Midjourney's plan to house its full-body scanner inside a spa — hot tubs, saunas, cold plunges and a 60-second scan — is a clever piece of consumer design and a genuinely uncomfortable clinical proposition. Packaging medical imaging as an aspirational wellness experience lowers people's fear of scanning and fits neatly into longevity culture, but it also blurs the line between wellness and diagnosis in ways that can leave consumers with false reassurance, unnecessary anxiety, or findings no one has a plan for. The people left to sort out the consequences are usually clinicians.
Key takeaways
- Selling scanning as a spa experience is commercially smart: it lowers fear and makes imaging aspirational.
- It's clinically uncomfortable because it blurs wellness and diagnosis, and downplays false positives.
- A reassuring scan can create false reassurance; an abnormal one can cause anxiety with no clear pathway.
- Likely users are longevity consumers, the anxious well, and those with family-history concerns.
- Clinicians will increasingly be asked to interpret private scan reports the NHS didn't order.
Why selling scans as wellness is commercially clever
The wellness framing solves a real marketing problem. Medical imaging is normally clinical, scheduled, a little frightening, and tied to symptoms and referrals. Reframe it as a spa visit and several things change at once: it lowers the fear around being scanned, it makes imaging aspirational rather than anxious, it slots into the existing longevity and biohacking culture, and — commercially the key point — it creates a repeat-consumer model rather than a one-off clinical event. That's a strong consumer proposition.
Why it's clinically uncomfortable
The same framing creates clinical problems. A spa setting blurs the distinction between a wellness treatment and a diagnostic test, and people may not register that difference. It can lead users to underestimate the likelihood of false positives, because the context signals "treat yourself", not "informed medical decision". A reassuring scan may produce false reassurance — "all clear" interpreted far more broadly than the scan can support. And an abnormal or indeterminate result can generate real anxiety without any clear clinical pathway to resolve it, because there's no referring clinician, no clinical question, and often no follow-up plan attached.
Who is this for?
The likely user segments tell you a lot about the model:
- Biohackers and the quantified-self community.
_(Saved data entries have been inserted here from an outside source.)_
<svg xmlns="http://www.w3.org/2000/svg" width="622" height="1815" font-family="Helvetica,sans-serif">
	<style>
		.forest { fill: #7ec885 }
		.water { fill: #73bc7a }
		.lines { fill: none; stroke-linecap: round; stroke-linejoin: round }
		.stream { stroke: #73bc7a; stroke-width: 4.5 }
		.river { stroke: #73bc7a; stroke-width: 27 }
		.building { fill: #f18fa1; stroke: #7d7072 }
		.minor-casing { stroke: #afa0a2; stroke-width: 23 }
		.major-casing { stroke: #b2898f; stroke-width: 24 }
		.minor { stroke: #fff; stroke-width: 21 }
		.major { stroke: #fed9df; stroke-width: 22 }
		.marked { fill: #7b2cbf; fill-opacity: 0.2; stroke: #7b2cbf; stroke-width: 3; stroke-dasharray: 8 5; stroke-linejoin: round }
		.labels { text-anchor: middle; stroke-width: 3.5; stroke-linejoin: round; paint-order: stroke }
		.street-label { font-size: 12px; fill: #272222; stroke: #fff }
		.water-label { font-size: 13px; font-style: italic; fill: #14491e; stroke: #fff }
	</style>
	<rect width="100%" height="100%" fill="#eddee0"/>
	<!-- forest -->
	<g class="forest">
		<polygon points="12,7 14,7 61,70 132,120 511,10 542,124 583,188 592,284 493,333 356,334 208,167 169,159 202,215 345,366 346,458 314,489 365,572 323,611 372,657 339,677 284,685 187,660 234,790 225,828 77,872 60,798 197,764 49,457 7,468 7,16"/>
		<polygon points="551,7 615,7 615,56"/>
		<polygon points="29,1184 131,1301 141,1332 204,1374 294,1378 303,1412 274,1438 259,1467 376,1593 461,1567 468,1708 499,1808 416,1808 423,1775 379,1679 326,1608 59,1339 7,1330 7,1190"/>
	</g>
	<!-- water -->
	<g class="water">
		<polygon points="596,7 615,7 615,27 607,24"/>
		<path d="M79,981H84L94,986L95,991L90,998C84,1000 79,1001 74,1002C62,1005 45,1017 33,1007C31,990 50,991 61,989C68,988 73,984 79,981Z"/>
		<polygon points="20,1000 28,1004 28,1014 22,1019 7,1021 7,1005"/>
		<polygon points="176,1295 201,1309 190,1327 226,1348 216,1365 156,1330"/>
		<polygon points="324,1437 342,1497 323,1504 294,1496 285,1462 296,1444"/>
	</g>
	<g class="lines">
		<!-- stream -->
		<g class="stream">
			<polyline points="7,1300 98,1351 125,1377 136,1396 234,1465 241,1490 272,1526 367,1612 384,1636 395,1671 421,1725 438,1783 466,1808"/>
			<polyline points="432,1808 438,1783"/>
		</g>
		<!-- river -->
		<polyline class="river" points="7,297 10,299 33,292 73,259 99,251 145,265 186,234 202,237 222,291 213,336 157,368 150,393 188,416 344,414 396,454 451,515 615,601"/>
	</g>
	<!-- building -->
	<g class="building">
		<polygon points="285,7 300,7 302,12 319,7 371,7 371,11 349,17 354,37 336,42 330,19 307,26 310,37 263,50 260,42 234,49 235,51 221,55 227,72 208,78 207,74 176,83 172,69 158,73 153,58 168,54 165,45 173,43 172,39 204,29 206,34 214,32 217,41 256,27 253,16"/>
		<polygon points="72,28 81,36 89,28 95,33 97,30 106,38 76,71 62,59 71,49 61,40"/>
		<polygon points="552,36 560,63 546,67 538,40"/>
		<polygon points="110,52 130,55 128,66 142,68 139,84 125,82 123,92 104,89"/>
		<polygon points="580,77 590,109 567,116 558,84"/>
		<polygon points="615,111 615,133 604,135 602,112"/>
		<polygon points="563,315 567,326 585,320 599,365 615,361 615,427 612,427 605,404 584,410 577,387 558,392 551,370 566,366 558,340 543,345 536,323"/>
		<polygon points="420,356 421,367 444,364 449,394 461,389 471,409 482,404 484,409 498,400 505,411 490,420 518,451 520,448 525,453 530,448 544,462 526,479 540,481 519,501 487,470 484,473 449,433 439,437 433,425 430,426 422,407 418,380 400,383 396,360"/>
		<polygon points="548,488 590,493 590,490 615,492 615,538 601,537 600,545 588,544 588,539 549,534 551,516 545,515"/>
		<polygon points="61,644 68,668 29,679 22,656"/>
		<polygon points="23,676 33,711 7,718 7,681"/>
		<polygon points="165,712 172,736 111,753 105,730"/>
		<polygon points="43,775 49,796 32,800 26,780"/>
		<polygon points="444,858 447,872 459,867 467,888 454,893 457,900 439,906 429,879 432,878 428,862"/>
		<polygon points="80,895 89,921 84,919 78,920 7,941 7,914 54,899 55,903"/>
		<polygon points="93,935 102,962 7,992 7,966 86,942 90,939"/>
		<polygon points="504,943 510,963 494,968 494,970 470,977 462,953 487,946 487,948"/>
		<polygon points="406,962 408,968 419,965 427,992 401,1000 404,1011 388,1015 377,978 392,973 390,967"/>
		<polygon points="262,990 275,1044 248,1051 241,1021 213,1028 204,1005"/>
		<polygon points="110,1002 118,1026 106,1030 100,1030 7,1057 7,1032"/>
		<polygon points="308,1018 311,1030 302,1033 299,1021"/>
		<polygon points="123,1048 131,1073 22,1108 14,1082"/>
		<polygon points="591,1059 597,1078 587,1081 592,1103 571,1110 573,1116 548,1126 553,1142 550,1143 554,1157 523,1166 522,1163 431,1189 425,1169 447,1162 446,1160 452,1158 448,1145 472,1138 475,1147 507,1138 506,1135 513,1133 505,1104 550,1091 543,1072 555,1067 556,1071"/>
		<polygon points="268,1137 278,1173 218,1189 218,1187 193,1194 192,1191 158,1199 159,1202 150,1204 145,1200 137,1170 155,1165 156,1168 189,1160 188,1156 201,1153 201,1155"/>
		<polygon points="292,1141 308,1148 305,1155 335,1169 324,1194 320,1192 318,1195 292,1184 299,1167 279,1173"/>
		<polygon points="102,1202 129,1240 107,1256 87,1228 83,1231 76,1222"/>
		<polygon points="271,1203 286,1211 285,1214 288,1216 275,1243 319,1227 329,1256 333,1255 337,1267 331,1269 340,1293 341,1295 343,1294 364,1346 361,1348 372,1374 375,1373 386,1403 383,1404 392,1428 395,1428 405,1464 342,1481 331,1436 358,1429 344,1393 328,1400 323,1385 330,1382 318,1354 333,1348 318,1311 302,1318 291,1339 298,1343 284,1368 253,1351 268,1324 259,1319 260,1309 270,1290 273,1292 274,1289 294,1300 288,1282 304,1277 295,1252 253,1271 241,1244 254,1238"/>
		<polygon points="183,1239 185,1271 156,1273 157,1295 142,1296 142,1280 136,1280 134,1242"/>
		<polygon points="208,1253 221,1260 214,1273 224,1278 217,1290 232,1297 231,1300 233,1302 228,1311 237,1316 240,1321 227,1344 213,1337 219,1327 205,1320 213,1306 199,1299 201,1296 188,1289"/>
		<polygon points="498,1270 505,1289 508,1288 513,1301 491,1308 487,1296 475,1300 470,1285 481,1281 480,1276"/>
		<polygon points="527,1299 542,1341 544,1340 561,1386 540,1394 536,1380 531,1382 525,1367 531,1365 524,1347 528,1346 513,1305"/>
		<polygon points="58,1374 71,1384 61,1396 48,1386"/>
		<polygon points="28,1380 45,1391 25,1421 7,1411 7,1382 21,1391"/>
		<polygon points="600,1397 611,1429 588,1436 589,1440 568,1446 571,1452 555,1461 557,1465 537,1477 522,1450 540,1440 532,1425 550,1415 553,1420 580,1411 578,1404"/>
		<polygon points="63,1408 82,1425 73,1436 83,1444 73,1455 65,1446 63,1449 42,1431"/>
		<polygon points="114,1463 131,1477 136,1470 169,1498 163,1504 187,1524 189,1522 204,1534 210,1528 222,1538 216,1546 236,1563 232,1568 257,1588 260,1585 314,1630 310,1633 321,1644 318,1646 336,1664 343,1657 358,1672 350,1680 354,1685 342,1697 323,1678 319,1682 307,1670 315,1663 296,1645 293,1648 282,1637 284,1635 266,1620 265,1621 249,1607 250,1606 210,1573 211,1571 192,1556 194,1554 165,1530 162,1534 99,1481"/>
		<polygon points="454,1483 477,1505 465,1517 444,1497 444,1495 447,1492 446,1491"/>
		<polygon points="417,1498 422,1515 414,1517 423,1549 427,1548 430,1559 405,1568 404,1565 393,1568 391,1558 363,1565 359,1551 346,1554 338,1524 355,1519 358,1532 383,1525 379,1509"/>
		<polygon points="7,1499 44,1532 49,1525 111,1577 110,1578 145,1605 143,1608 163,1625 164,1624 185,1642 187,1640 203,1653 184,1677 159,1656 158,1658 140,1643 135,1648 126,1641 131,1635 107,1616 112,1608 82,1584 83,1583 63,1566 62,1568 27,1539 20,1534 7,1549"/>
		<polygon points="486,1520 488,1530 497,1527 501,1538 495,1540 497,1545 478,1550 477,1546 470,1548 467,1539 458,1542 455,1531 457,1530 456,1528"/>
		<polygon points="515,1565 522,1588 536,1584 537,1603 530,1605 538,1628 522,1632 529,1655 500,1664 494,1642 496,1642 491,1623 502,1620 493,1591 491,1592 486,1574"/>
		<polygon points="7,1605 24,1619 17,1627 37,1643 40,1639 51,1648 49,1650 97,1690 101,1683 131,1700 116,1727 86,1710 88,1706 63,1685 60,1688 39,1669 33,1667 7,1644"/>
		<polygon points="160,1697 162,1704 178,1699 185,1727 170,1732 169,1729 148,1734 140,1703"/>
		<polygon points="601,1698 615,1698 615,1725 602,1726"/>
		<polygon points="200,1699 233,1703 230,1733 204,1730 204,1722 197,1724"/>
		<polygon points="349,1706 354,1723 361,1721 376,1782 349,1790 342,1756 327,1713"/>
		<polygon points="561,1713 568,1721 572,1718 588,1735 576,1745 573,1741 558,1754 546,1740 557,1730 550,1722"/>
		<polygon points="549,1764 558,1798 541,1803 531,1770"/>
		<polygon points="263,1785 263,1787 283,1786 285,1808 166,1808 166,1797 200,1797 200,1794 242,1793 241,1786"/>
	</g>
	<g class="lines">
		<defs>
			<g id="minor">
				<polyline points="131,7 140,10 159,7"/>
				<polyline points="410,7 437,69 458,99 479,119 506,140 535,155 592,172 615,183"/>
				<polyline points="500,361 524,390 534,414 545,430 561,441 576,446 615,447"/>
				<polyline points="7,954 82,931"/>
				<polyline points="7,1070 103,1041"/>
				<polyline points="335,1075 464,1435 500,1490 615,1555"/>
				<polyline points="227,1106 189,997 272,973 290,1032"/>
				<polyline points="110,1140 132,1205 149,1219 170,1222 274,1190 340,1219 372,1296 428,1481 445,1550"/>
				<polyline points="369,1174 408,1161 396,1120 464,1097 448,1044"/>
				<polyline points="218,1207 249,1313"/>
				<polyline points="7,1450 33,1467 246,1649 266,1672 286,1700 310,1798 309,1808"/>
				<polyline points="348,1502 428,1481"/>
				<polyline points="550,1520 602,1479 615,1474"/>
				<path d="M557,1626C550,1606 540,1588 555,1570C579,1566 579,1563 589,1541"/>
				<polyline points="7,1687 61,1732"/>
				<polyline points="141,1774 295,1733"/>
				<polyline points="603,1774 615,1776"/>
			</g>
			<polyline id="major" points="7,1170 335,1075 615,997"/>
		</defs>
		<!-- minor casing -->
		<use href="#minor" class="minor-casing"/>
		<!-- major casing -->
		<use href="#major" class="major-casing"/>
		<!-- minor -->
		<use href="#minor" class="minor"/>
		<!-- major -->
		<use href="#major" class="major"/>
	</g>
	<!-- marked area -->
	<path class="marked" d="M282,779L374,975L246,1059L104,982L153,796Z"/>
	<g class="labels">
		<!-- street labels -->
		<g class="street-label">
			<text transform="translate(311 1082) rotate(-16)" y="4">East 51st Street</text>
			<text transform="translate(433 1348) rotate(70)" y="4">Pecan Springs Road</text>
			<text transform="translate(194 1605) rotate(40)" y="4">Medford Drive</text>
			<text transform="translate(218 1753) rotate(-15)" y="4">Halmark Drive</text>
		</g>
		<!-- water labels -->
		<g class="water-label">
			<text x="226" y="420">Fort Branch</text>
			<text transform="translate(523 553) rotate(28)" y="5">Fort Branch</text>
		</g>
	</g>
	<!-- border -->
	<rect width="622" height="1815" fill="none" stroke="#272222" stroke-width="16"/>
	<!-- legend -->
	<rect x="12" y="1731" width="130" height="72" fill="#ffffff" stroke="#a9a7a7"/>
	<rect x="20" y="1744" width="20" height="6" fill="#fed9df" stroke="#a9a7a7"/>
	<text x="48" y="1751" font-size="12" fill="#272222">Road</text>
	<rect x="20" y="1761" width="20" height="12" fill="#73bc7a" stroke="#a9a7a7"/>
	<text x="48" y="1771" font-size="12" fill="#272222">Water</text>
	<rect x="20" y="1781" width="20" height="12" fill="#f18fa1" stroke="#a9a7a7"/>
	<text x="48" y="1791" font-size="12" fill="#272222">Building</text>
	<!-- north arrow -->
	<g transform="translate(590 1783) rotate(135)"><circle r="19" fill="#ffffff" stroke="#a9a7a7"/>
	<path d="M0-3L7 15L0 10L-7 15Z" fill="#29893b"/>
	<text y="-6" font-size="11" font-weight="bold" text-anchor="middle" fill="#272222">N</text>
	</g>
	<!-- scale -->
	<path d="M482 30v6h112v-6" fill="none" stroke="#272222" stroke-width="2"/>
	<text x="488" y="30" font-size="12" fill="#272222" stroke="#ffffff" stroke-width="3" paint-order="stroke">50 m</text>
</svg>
- High-income longevity consumers.
- Anxious but well people seeking reassurance.
- People with family-history concerns looking for early answers.
- Corporate wellness programmes offering scans as a perk.
What unites most of these groups is that they are low-risk and asymptomatic — precisely the population in which sensitive whole-body screening produces the most false alarms relative to genuine findings.
The clinician's side of the problem
Here's where it lands in practice. Patients will bring private scan reports to their GP and ask, "Is this serious?" The clinician didn't order the scan, may not know the modality's quality, and has to decide what — if anything — to do with an out-of-context finding, often under time pressure and with medico-legal risk in both directions. That's a meaningful new workload created entirely outside the health system that then has to absorb it.
What clinicians actually need
Not more imaging certainty — better tools to interpret unfamiliar outputs and decide on evidence-based next steps. When a patient presents with a private scan finding, the practical task is to map it to recognised guidance and respond proportionately. A guideline-grounded reference helps here: Ask iatroX is free and lets clinicians check what UK guidance (NICE, CKS, SIGN and the SmPC) recommends for a given incidental finding — supporting a measured response rather than reflexive over-investigation, and without implying any automated diagnosis. If a scan or its results are causing you distress, this is a sensitive area and worth discussing with your own clinician.
Frequently asked questions
Is it safe to get a full-body scan at a wellness clinic? The scan itself may carry little direct risk, especially radiation-free ultrasound, but the wellness framing can lead people to underestimate false positives and the cascade of testing that incidental findings often trigger.
Why do doctors worry about scans sold as wellness? Because the setting blurs wellness and diagnosis, can create false reassurance or unnecessary anxiety, and tends to be marketed to low-risk people in whom screening produces the most false alarms.
What happens if a wellness scan finds something? Often the finding is benign or indeterminate, but it still has to be explained — frequently with further tests — and there may be no clear follow-up pathway, which is where anxiety and over-investigation come in.
Should I take a private scan report to my GP? You can, and many people will. Be aware your GP didn't order it and will assess any finding against your symptoms, risk factors and recognised guidance rather than acting on the report alone.